Je flâne dans le cimetière, sanctuaire des âmes paisibles. Arbres magnifiques qui veillent au repos. Je les sens vraiment comme des gardiens. J’aime ces vieilles tombes bancales où les gravures de la pierre ont été depuis longtemps effacées. Elles sont entourées de verdure, de vie, comme pour rappeler que le cycle de s’arrête jamais. Je me croirais dans un roman, hors du temps.

Faire confiance

Je me balade dans le jardin du château, où il y a une petite mare . Un homme me dit avoir vu une salamandre, mais elle n’a pas l’air décidée à réapparaître devant moi.

Une fois mon téléphone chargé me voilà donc fin prête pour aller explorer les forêts alentours et vivre ce pourquoi on m’a guidée ici. Je suis devant la porte, envie de marcher. Et là une pluie torrentielle se déclenche. Je souffle, j’accepte, je ris et vais m’installer dans le salon du château pour bouquiner. J’ai l’impression d’être dans un film à rallonge. Quelques bruits diffus, quelqu’un qui passe de temps en temps, le vieux décor, la pluie, la fatigue. J’ai presque fini mon livre, frustrée de lire trop vite, j’essaie de ralentir ma lecture.

Super, il s’est arrêté de pleuvoir. Je range mes affaires, prête à courir dans la forêt.

Au moment où je fais un pas dehors la pluie se remet à tomber.

Ecoute la petite voix

Une petite voix intérieure me dit : « Finis ton livre ». Euh oui d’accord. Je me remet donc confortablement dans le gros siège en cuir. Quelques minutes après des flashs de Puzzle Wood m’arrivent dans la tête en saccade. Cette fois j’ai compris. Quitte à y aller en taxi, tant pis j’y vais. Comme une décharge électrique dans le corps, me voilà debout.

Je pars à la recherche d’un membre du personnel de l’auberge pour demander comment faire lorsque j’entends dans la cuisine deux femmes qui prononcent distinctement le mot Puzzle Wood au moment où je passe. Je demande si c’est loin? C’est à 15 minutes en voiture, me disent-elles. Elles vont peut-être y aller et me proposent de m’emmener. Elles auront décidé d’ici un quart d’heure. Tout simplement magique. Je retourne m’asseoir avec mon livre, je souris. Bien sûr il s’arrête de pleuvoir aussi sec.

30 minutes après me voilà devant l’entrée du circuit de cette forêt magique.

Les mystères d’une forêt ancienne

Je descend dans les dédales de pierres embrumés avec les arbres qui englobent les rochers de leurs racines, tels des gardiens silencieux. Tout danse ici, au rythme de la Terre, rythme lent, envoûtant, pénétrant et mystérieux. Le sommet des arbres couvre le ciel, leur racine recouvrant de grandes pierres. La mousse se promène partout accentuant cet aura de féérie. Des nappes de brouillard diffuses au milieu de parois rocheuses ajoutent une touche de mystère supplémentaire.

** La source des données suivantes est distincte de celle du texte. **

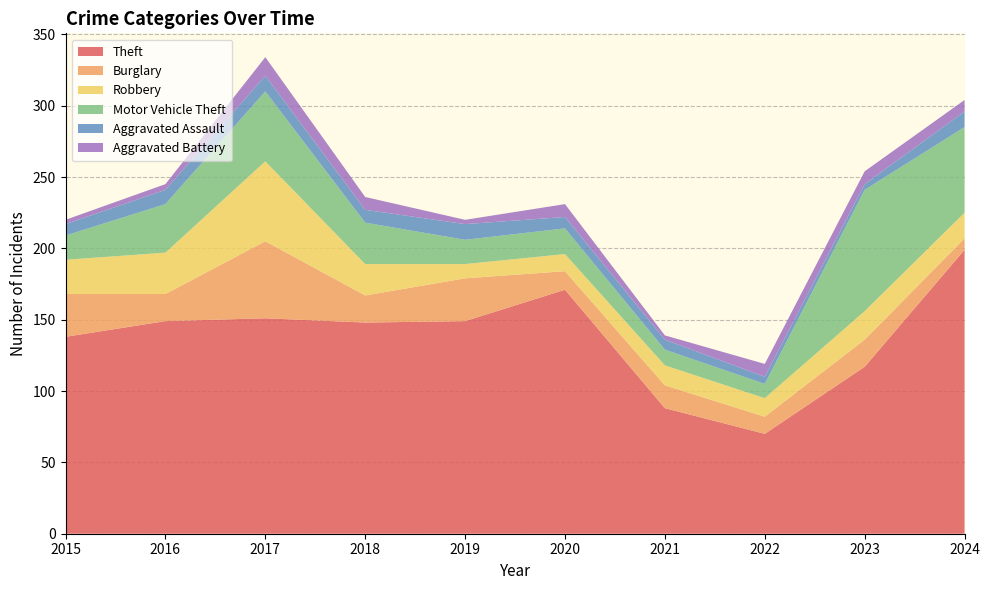

Reading left to right, what are all the values shown in this chart?

Theft: 138	149	151	148	149	171	88	70	117	199
Burglary: 30	19	54	19	30	13	16	12	19	8
Robbery: 24	29	56	22	10	12	14	13	20	18
Motor Vehicle Theft: 17	34	49	29	17	18	11	10	85	60
Aggravated Assault: 8	10	11	9	11	8	7	5	4	11
Aggravated Battery: 3	4	13	9	3	9	3	9	9	8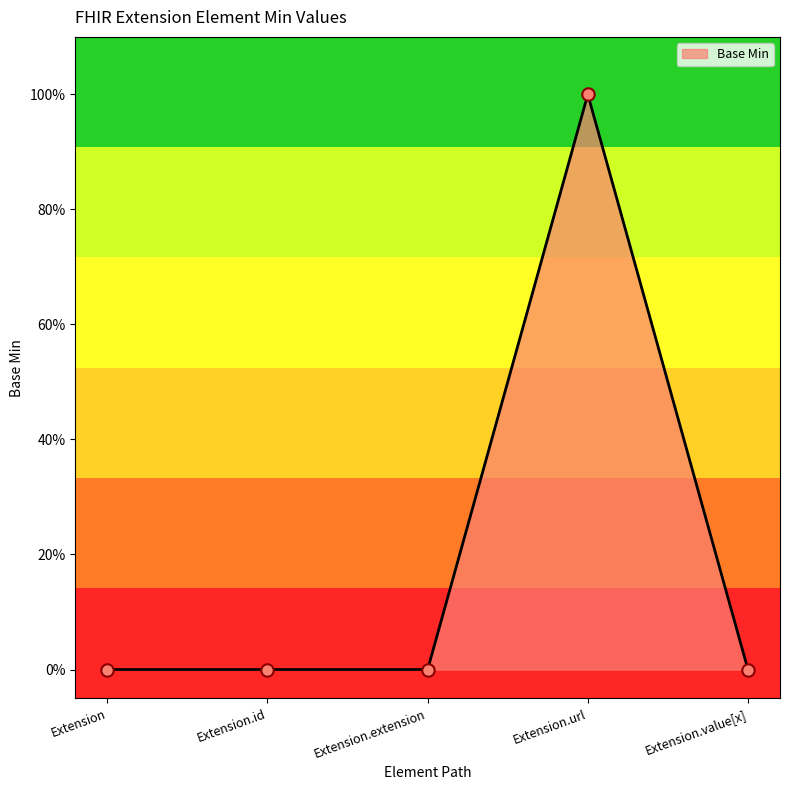

Which has a higher value, Extension.value[x] or Extension?

Extension.value[x]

Je croise parfois mes anges taxis, ceux grâce à qui j’ai pu arriver ici en voiture.

Sur des chemins parallèles (au sens propre) ils sont perdus et essaient de retrouver la sortie. Les chemins suspendus se croisent dans tous les sens. A plusieurs reprises nous nous voyons de loin, comme dans un labyrinthe. Chacun se perd.

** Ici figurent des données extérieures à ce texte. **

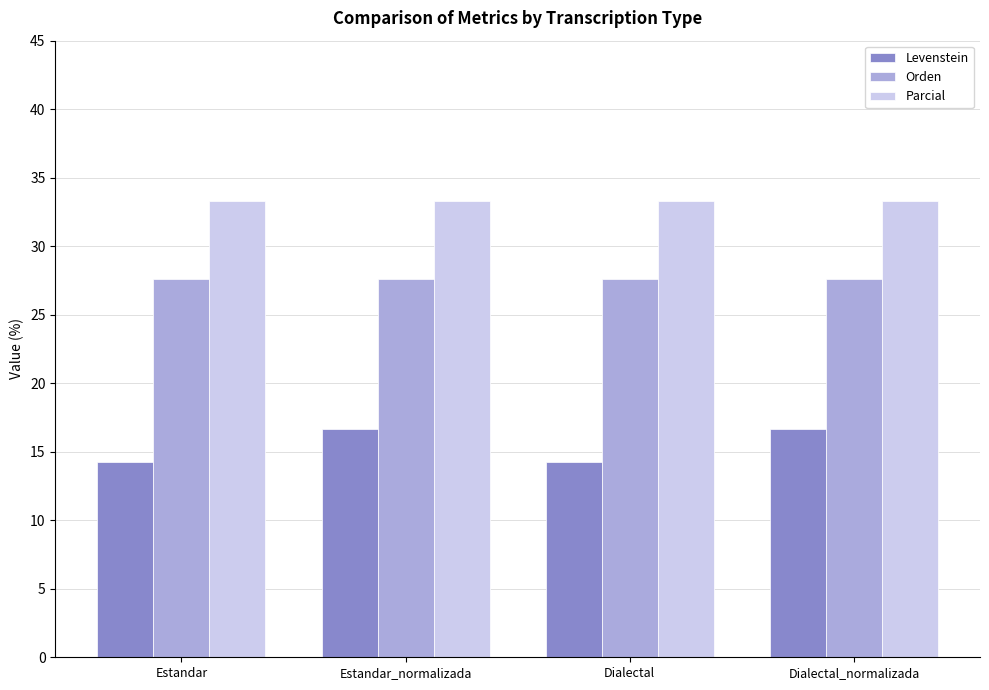

Reading left to right, transcribe all the data shown in this chart.

Levenstein: 14.3	16.7	14.3	16.7
Orden: 27.6	27.6	27.6	27.6
Parcial: 33.3	33.3	33.3	33.3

Les lutins aussi aiment la purée

Je continue à marcher, émerveillée. Sur une partie de la forêt une intense odeur de purée pénètre les narines. Je me demande si je rêve mais je croise une femme qui me demande si je sens la même odeur. Il n’y a pas l’air d’y avoir de maison alentour, c’est surprenant et complètement décalé. Nous nous regardons sans rien dire et je suis sûre que la même image traverse notre imaginaire. Pour ma part des lutins en train de cuisiner. Nous rions.

 

Après un temps impossible à déterminer et je sens qu’il est temps pour moi de partir de la forêt. Je n’en ai aucune envie. Intérieurement je proteste. On me dit que je reviendrai, qu’il est important que je rentre, question de sécurité. J’ai l’impression d’être une enfant de 4 ans qui fait un caprice et à qui les adultes expliquent gentiment que c’est comme ça.

Alors tout en me laissant sagement guider vers la sortie je goûte mes derniers instants dans ce temple vert.

Envahie de gratitude, je franchis le portail en bois et à ce moment-là je vois le petit groupe de l’auberge qui m’a amené. Ils sortent du circuit exactement en même temps. « On s’est perdu pendant au moins une heure » me disent-ils. Je ris dans mes moustaches et rentre donc en sécurité, en voiture, et au sec.

Joie infinie pour cette journée hors du commun.